PASSAGE TO READ:
=== Begin Enclosure ===

Wherever the Belgian flag went, terror followed. The result was,
Hochschild argues, "a death toll of Holocaust dimensions,"
numbering somewhere between 4 and
8 million Congolese dead in the space of two decades. No one will
ever know the true count, but the estimates have strong corroboration
in a range of sources from writers who in some instances deplored
the slaughter and in others participated in it. Hochschild works
from a wide range of documents from the period to paint his devastating
portrait of Leopoldian savagery. He enjoyed an uncommon embarrassment
of riches in his endeavor, as he writes, "the Victorian era
was a golden age of letters and diaries; and sometimes it seems
as if every visitor or official in the Congo kept a voluminous
journal and spent each evening on the riverbank writing letters
home." None of those who murdered and tortured the Congolese
peoples seems to have kept silent. Instead, many of the eyewitnesses
to whom Hochschild appeals for evidence were strangely proud of
their efforts on behalf of their king, and Hochschild damns them
with their own words.
As the Belgians demonstrated in the Congo, conquest is a brutal
business. The Belgians were not alone in their inhumane actions,
however: in the 19th century, colonial powers around the world
seemingly strove to outdo one another in new ways of behaving
savagely, a conquest that's especially evident in Africa.
In Exterminate All the Brutes, Swedish historian Sven
Lindqvist paints a broad-brush history of European colonialism
on the continent. Drawing his title, and much of the brooding
spirit of his book, from Joseph Conrad's fable Heart of Darkness--which
Conrad, as Hochschild reports, called "experience...pushed
a little (and only very little) beyond the actual facts of the
case"--Lindqvist turns up 19th-century newspaper accounts
of British massacres of wounded Sudanese rebels after the siege
of Omdurman; of German concentration camps in what was once called
Southwest Africa; of a Belgian captain who decorated his flower
beds with the heads of recalcitrant plantation workers.

=== End Enclosure ===

ACTIONS TO TAKE:
1. In the passage on colonial Africa, how many Congolese died in two decades according to the estimate Hochschild cites?
2. Continue the passage on colonial Africa from its last sentence.

GIVEN DATA:
=== Begin Enclosure ===

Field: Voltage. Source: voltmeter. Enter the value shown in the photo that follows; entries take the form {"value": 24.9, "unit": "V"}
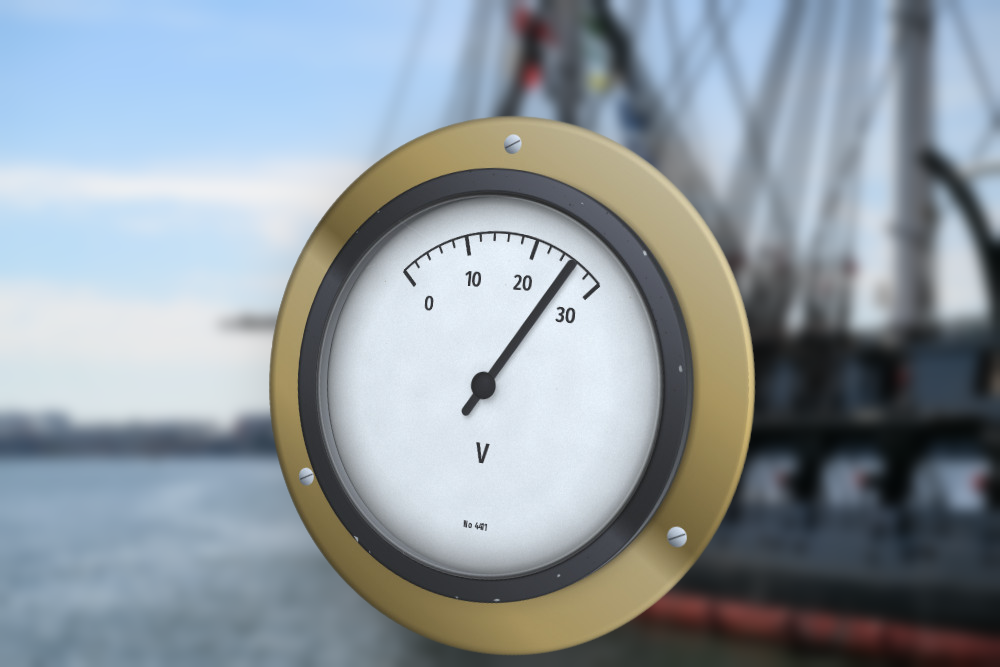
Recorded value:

=== End Enclosure ===

LIST OF ANSWERS:
1. Somewhere between 4 and 8 million.

2.
These incidents were not unusual, Lindqvist writes. Neither were
they considered particularly inhumane among the people who perpetrated
them. Lindqvist argues persuasively that colonialism was guided
by a doctrine that placed Europe at the top of the evolutionary
ladder and regarded non-Europeans as a separate species bound
for extinction--a doctrine, the author suggests, that found its
ultimate expression in the Holocaust. One can take issue with
Lindqvist at several turns, but his book is certainly thought-provoking,
just as a good book of historical investigation should be.
Hochschild and Lindqvist have produced unsettling, even harrowing
books that extend our understanding of dark moments in world history--moments
that are sadly being recapitulated today in Africa, South Asia,
the Balkans...wherever conquerors seek to establish empires.